I'm trying to make a shift into Site Reliability Engineering (SRE) and would love some guidance. Currently, I'm working in a TechOps role where my main tasks include debugging production issues, monitoring systems, and handling incidents at an L1/L2 level. I've got some experience with manual debugging using browser DevTools, basic API investigation, and tools like New Relic and Grafana for monitoring. I know some Linux fundamentals, scripting with Bash and Python, and I've dabbled in cloud concepts mainly with AWS. I'm also learning Docker and planning to dive into Kubernetes soon.
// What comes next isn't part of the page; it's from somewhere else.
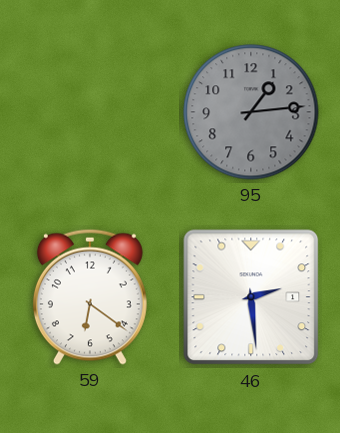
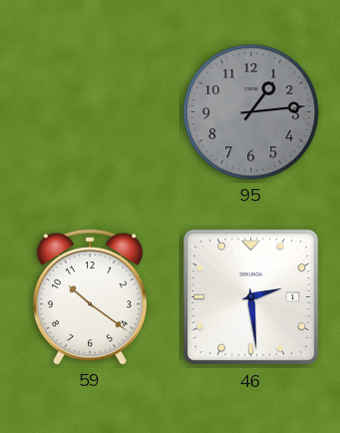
59: 6:21 -> 10:21
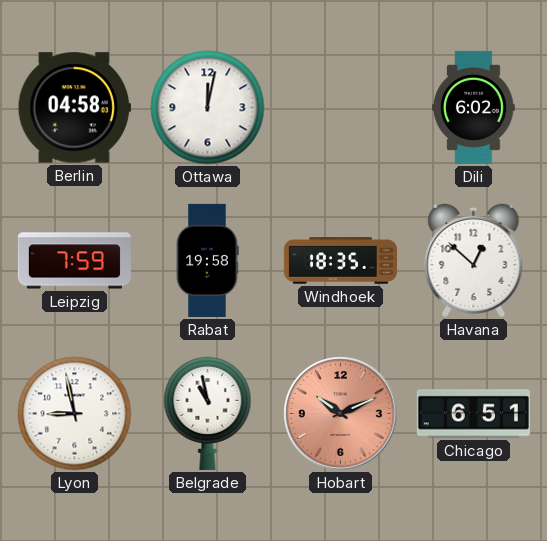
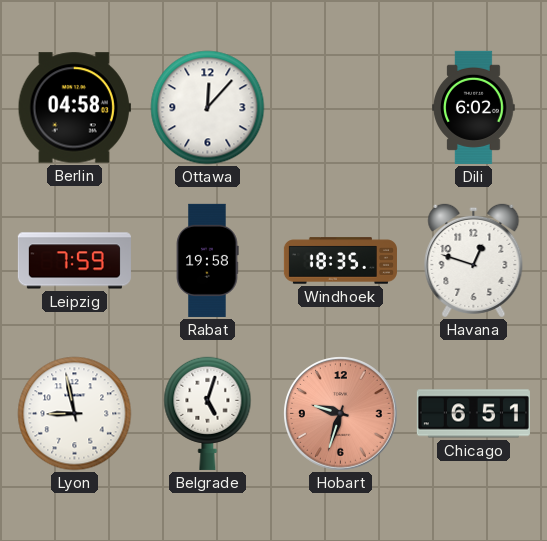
Ottawa: 12:02 -> 12:07
Havana: 12:52 -> 12:48
Belgrade: 10:58 -> 5:03
Hobart: 10:11 -> 9:33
Here's what I need help with: What foundational skills should I focus on to move from TechOps to SRE? Do I prioritize getting a cloud certification or should I get hands-on with tools like Kubernetes and Terraform first? Are there specific projects I could work on to enhance my profile? How do I know when I'm ready to apply for SRE positions? Any advice from those who have made a similar jump would be greatly appreciated!
1 Answer
If you're aiming for SRE, focus more on infrastructure and automation rather than just cloud tools. Understand the basics of servers, networking, and storage. Tools like Terraform and IaC are important, but knowing why you're automating things is crucial. It's all about getting a grip on the different technologies you'll be dealing with. Learning about failover systems and how to troubleshoot OS behaviors will definitely help you in the long run.

That's helpful, thanks! Can you suggest what specific skills I should target in my learning plan?